Vollkaskoversicherung

Sie spielen mit dem Gedanken, sich um eine Vollkaskoversicherung für Ihr Kraftfahrzeug zu kümmern. Sie fragen sich, was genau der Unterschied zwischen einer Teil- und einer Vollkaskoversicherung ist? Hier erfahren Sie mehr zum Thema Vollkaskoversicherung.

Vollkaskoversicherung – Allgemeines

Eine Vollkaskoversicherung bedeutet, dass Sie sich zusätzlich zur gesetzlich vorgeschriebenen Kfz-Haftpflichtversicherung freiwillig versichern. Eine Vollkaskoversicherung deckt Schäden ab, die am eigenen Kraftfahrzeug entstehen und schließt die Teilkaskoversicherung ein.

Vollkaskoversicherung – zusätzliche Leistungen

Eine Vollkaskoversicherung bietet Ihnen zusätzliche Leistungen. Wenn Ihr Fahrzeug durch mut- oder böswillige Beschädigung durch Fremde Schaden erfährt, zahlt Ihre Vollkaskoversicherung. Auch wenn selbstverschuldete Unfallschäden am eigenen Kraftfahrzeug auftreten, zahlt Ihre Vollkaskoversicherung.

Nicht zu den Unfallschäden gehören Brems-, Betriebs- und reine Bruchschäden. Glasschäden sind sowohl in der Vollkasko- als auch in der Teilkaskoversicherung versichert.

Vollkaskoversicherung – Beiträge

Im Unterschied zur Teilkaskoversicherung richten sich Ihre Beiträge bzw. Versicherungsprämien für die Vollkaskoversicherung nach der Höhe der Selbstbeteiligung, der Typenklasseneinstufung und dem Schadensfreiheitrabatt.

Vollkaskoversicherung – Pflichten

Wenn Sie eine Vollkaskoversicherung abschließen, gehen damit bestimmte Pflichten für Sie mit einher.

Vollkaskoversicherung- ständige Pflichten

Die Art und Weise, wie Sie Ihr Kraftfahrzeug verwenden, muss gesetzeskonform sein, ebenfalls der Zweck Ihres Kraftfahrzeuggebrauches.

Sie sind dafür verantwortlich, unberechtigten Gebrauch Ihres Kraftfahrzeuges zu verhindern. Wenn Sie ohne Fahrerlaubnis fahren, wird Ihre Vollkaskoersicherung ihre Zahlungen verweigern.

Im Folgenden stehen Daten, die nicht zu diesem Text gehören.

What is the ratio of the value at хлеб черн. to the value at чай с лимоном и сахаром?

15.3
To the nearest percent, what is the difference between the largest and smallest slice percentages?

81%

Vollkaskoversicherung – Pflichten im Schadensfall

Kommt es zu einem Schaden an Ihrem Kraftfahrzeug, müssen Sie diesen Schaden innerhalb einer Woche Ihrer Vollkaskoversicherung melden. Außerdem sind Sie verpflichtet, den Unfallhergang aufzuklären. Es besteht eine Pflicht zur Schadensminderung

Ausschlüsse sind bei grober Fahrlässigkeit angezeigt.

Vollkaskoversicherung – grobe Fahrlässigkeit

Wichtig ist zu bedenken, dass Ihnen bei grob fahrlässigem Verhalten die Schadensregulierung versagt wird. Unter grob fahrlässiges Verhalten fällt zum Beispiel: Fahren unter Alkoholeinfluss ab einer BAK von 1.1 Promille.

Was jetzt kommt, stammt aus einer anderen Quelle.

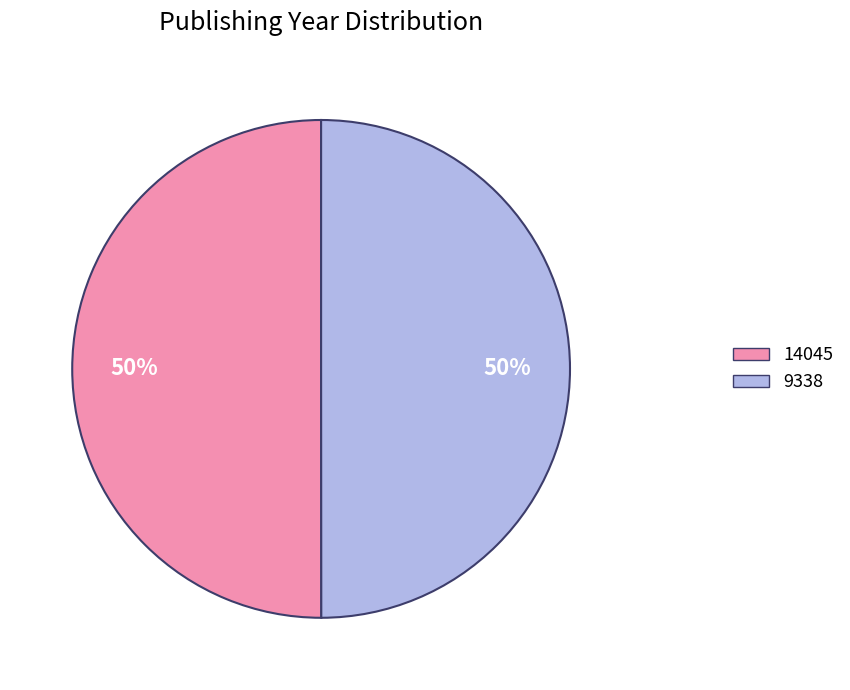

True or false: 9338 accounts for 44% of the total.

False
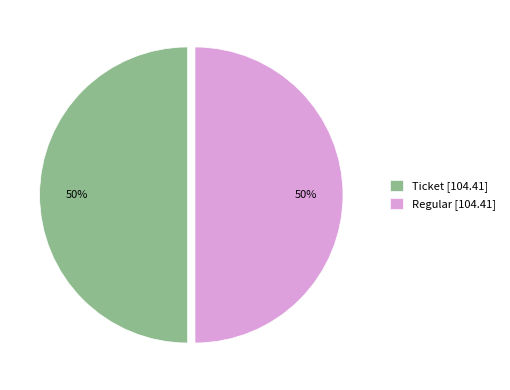

What is the ratio of the value at Regular [104.41] to the value at Ticket [104.41]?

1.0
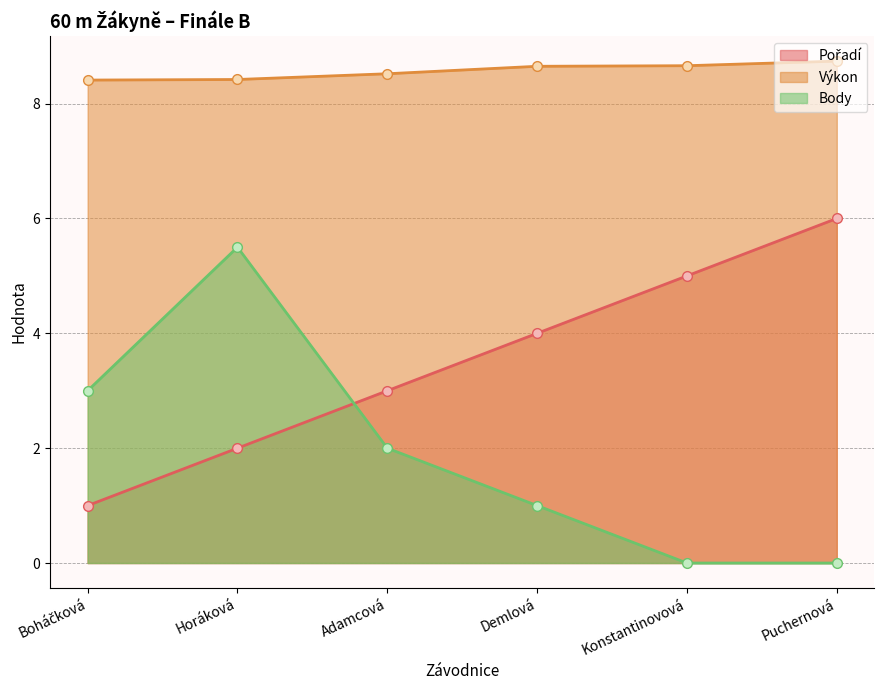

At which label is Body closest to 2?

Adamcová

Unter 1.1 Promille liegt dann grobe Fahrlässigkeit vor, wenn weitere Anzeichen für Fahruntüchtigkeit vorliegen wie etwa Auffahren auf den Vordermann, Abkommen von der Fahrbahn, Verkehrsinsel überfahren, ohne dass in den genannten Fällen ein verkehrsbedingter Grund ersichtlich wäre.

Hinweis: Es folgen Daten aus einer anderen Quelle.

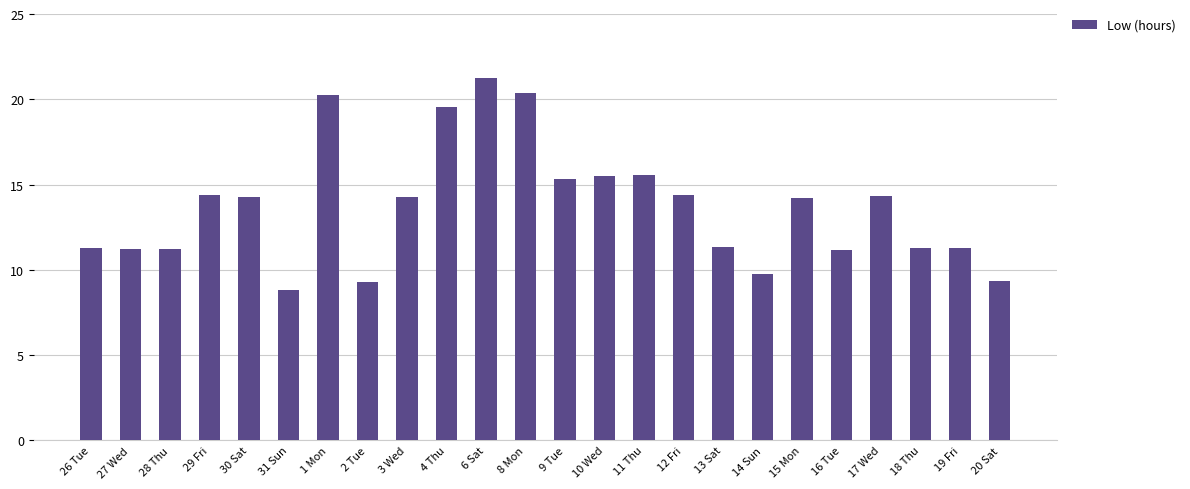

What is the change in value from 16 Tue to 18 Thu?

+0.1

Ein Fahrfehler Ihrerseits allein genügt allerdings nicht für die Annahme alkoholbedingter Fahruntüchtigkeit, solange der Fahrfehler auch von nicht alkoholisierten Fahrern begangen wird. Daher reicht eine Überschreitung der Geschwindigkeit noch nicht aus.

Zu grober Fahrlässigkeit wird weiterhin gezählt, wenn Sie auf ein deutlich beleuchtetes Hindernis auffahren oder Schweißarbeiten am Fahrzeug ohne ausreichende Sicherheitsvorkehrungen selbst durchführen.

Auch wenn Sie auf regennasser Fahrbahn unmotiviert stark abbremsen, liegt grobe Fahrlässigkeit vor.

Grob fahrlässig handeln Sie auch, wenn Sie sich nach Gegenständen bücken oder umdrehen und den Blick dabei vom Straßenverkehr abwenden. Dies gilt auch, wenn Sie sich spontan nach einer herabgefallenen, brennenden Zigarette bücken.